Andris Nelsons, currently the music director of the Boston Symphony Orchestra, will soon hold that same position with Leipzig’s Gewandhaus Orchestra. He talks to Christophorus about respect for the greatness of the past, while celebrating the spirit of today.
Your contract in Leipzig will officially begin in March 2018. What do you associate with the city and with the Gewandhaus Orchestra?
The city has a youthful spirit combined with an awareness of tradition. Especially in music. The very first time I conducted the Gewandhaus Orchestra I was impressed by its unswerving focus on quality and its respect for great composers without being awestruck. You could sense this attitude everywhere, even in the cafeteria. And in the city at large, the Gewandhaus is esteemed even by people who tend not to attend concerts of classical music.
What will be the focus of your future program?
There will be a smooth lead-up to my official start, with a German and Slavic repertoire. In May and June 2017 there will be four “major concerts” (Große Concerte) with works by Schubert and Bruckner. My inaugural concert in March 2018 will feature Bruckner and the premiere of a work by the modern classical composer Jörg Widmann. No radical break, in other words. I’ll immerse myself in the musical roots of the city and see how I can incorporate them.
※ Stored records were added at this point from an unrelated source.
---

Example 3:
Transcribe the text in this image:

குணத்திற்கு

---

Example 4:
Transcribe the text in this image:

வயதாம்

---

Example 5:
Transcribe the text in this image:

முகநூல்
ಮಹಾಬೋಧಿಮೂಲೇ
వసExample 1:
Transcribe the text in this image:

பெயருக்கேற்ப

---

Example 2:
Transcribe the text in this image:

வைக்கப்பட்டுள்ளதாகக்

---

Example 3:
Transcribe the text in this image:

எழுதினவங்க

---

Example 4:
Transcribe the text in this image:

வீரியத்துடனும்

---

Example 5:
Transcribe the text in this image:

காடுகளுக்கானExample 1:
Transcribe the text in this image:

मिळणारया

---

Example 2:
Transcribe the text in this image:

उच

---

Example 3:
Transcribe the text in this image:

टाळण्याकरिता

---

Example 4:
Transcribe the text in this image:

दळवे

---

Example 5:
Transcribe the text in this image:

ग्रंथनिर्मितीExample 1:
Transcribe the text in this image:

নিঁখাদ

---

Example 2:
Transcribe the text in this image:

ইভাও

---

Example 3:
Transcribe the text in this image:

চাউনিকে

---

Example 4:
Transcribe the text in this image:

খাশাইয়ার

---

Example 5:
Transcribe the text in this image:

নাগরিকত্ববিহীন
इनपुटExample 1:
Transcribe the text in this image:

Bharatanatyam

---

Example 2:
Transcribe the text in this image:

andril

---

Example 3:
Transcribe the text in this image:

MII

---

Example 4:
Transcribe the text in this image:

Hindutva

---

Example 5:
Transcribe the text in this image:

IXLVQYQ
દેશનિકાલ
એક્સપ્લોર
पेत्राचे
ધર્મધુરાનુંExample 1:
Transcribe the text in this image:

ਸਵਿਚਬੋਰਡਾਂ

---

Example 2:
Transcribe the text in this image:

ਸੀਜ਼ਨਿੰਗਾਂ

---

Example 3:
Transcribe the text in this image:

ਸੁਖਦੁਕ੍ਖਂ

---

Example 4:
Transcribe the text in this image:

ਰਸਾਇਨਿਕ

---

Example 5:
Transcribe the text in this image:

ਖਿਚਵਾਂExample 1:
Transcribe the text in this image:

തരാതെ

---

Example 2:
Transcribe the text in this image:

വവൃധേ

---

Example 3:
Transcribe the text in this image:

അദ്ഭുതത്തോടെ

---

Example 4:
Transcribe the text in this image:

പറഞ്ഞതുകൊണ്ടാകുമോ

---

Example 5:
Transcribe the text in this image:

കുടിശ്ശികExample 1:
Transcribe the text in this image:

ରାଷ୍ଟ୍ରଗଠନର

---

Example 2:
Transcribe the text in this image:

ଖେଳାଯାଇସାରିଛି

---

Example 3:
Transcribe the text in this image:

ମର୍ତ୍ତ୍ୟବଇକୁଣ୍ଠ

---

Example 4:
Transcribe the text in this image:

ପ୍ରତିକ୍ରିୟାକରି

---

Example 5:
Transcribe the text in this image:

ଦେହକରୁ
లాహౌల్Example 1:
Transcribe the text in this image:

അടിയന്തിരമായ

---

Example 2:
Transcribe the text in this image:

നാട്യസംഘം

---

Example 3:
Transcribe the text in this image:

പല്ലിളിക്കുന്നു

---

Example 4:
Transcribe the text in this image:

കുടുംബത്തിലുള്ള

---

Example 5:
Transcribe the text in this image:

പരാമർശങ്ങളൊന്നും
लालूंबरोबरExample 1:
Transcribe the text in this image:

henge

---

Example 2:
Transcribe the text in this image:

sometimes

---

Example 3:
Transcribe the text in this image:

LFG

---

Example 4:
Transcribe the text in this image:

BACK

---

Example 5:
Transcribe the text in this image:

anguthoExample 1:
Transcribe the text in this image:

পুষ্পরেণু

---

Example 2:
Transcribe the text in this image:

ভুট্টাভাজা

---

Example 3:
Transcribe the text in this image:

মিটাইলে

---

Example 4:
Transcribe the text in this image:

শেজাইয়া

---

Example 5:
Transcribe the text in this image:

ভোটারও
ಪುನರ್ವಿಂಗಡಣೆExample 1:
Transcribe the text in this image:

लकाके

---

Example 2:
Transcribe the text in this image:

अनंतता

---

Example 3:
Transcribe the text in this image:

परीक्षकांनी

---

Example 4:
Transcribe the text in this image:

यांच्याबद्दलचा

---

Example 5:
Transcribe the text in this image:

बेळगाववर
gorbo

How will you split your time between Leipzig and Boston?
It looks like I’ll be switching back and forth for a month at a time. We’ve also agreed to deepen the partnership with the Boston Symphony Orchestra in a number of ways. For example, the two orchestras will be presenting a series of concerts in which each ensemble plays works from the repertoire of the other. I view the two orchestras as my musical family and each has an equal place in my heart.
It is said that you engage with your orchestras on an equal footing. How would you define your role?
Conducting is an odd profession in music. We don’t produce any sound. The “only” thing we do is influence the result of the performance. And that has a lot to do with psychology and empathy. I’ve played in orchestras myself and know how important support, trust, and respect are. I seek to create an atmosphere in rehearsals that encourages the musicians to show their individual personalities without fear of reprimand. With an ensemble as technically adept as the Gewandhaus Orchestra, this very quickly yields opportunities to shape the music.
How would you compare the role of classical music to that of other musical genres?
Classical music is not as present as pop or jazz in the everyday listening experience of most people, but that is absolutely no reason to assume an elitist or arrogant attitude. Every genre, of course, demands complete dedication. I admire artists of many different styles: Louis Armstrong, Anne-Sophie Mutter, the Beatles, Herbert von Karajan. They all devoted or continue to devote themselves utterly to their art. And the great artists of jazz, pop, and rock continue to derive their inspiration from one common source. And that source is classical music.